A general approach for reversible affinity labeling of receptors has been developed. The objective is to carry out a series of chemical modifications resulting in a covalently-modified, yet functionally-regenerated, receptor protein that also may contain a reporter group. The ligand recognition site of A1-adenosine receptors in bovine brain membranes was probed to demonstrated the feasibility of this approach. Use of disulfide or ester linkages, intended for cleavage by exposure of the labeled receptor to either reducing reagents or hydroxylamine, respectively, was considered.
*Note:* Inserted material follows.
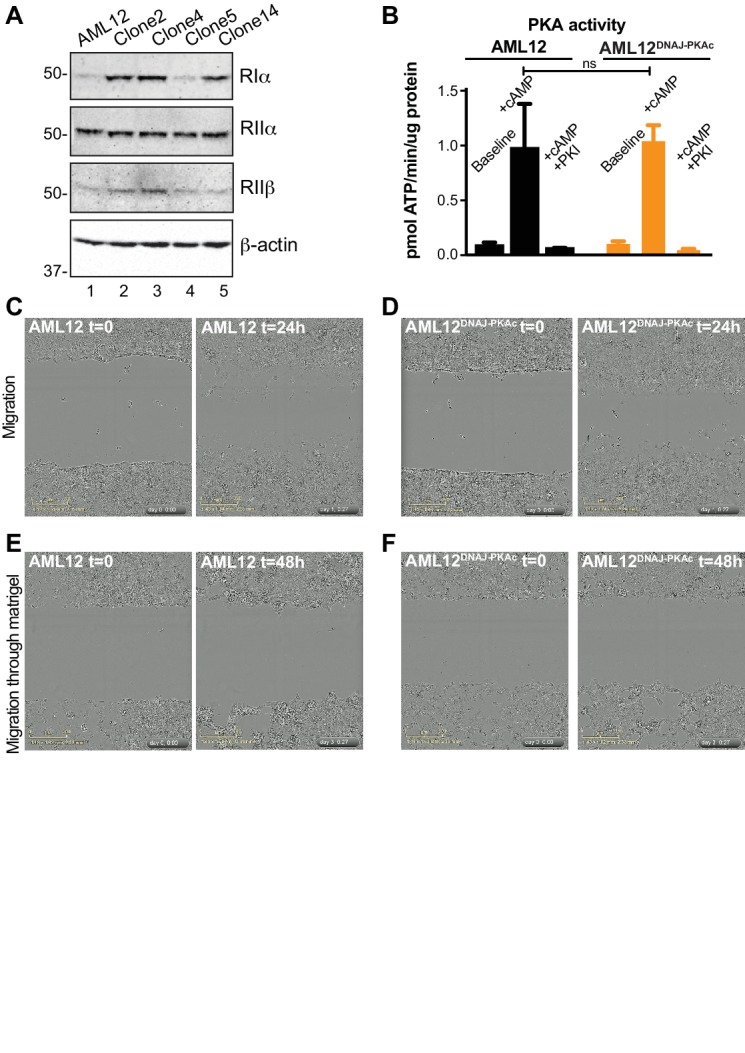
Additional characterization of AML12DNAJ-PKAc cells.(A) Immunoblot detection of PKA RIα (top panel), RIIα (mid-top panel) and RIIβ (mid-lower panel) subunits in parental AML12 cells and four clonal AML12DNAJ-PKAc cell lines. Bottom) Actin loading control. (B) The specific activity (pmol/μg/min) of basal and cAMP responsive PKA activity in wildtype AML12 (black) and clone 14 AML12DNAJ-PKAc (orange) was measured by radioactive kinase assay using Kemptide as a substrate. PKI 5–24 inhibitor peptide specifically blocked PKA activity. Representative data (mean ±s.d.) from three independent experiments. Holm-Sidak T-tests were performed. (C–F) Motile properties of AML12DNAJ-PKAc cells as measured by scratch wound. Migration of (C) AML12 and (D) clone 14 AML12DNAJ-PKAc cells. Images were collected every 45 min over 24 hr of n > 3 replicates. Time 0 (t = 0) is immediately after scratch-wounding. Transmigration through matrigel of (E) AML12 and (F) AML12DNAJ-PKAc cells. Images were taken every 45 min for 48 hr of n > 3 replicates; representative data shown. Time 0 (t = 0) is immediately after scratch-wounding. Scale bar is 300 μm.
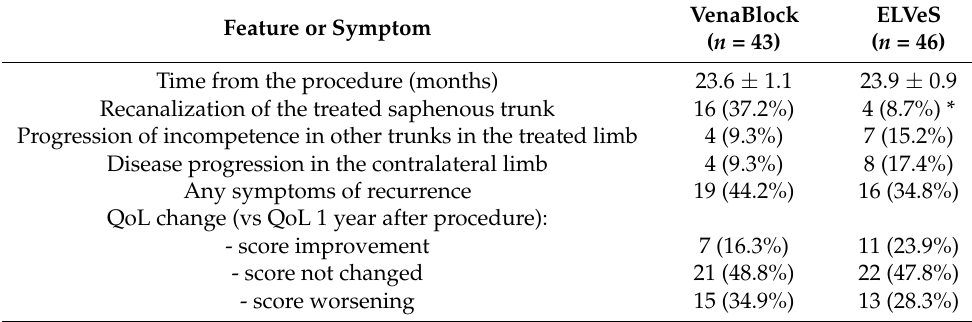
Table 3. Summary of the main features and symptoms of disease progression assessed 2 years after procedure. Values given in table represent the mean ± standard deviation, or patient number (percent) in the group, respectively. Statistically significant differences were marked with asterisks (* p <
Binding of the antagonist radioligand [3H]CPX was preserved following incubation of the native receptor with 3 M hydroxylamine, while binding was inhibited by the reducing reagent dithiothreitol (DTT) with an IC50 of 0.29 M. Hydroxylamine displaced specific agonist ([3H]PIA) binding in a noncovalent manner. Specific affinity labels containing reactive isothiocyanate groups were synthesized from XCC (8-[4-](carboxymethyl)-oxy]phenyl]-1,3-dipropylxanthine) and shown to bind irreversibly to A1-receptors. The ligands were structurally similar to previously reported xanthine inhibitors (e.g., DITC-XAC: (1989) J. Med. Chem. 32, 1043) except that either a disulfide linkage or an ester linkage was incorporated in the chain between the pharmacophore and the isothiocyanate-substituted ring. These groups were intended for chemical cleavage by thiols or hydroxylamine, respectively. Radioligand binding to A1-receptors was inhibited by these reactive xanthines in a manner that was not reversed by repeated washing. Hydroxylamine or DTT restored a significant fraction of the binding of [3H]CPX in A1-receptors inhibited by the appropriate cleavable xanthine isothiocyanate derivative.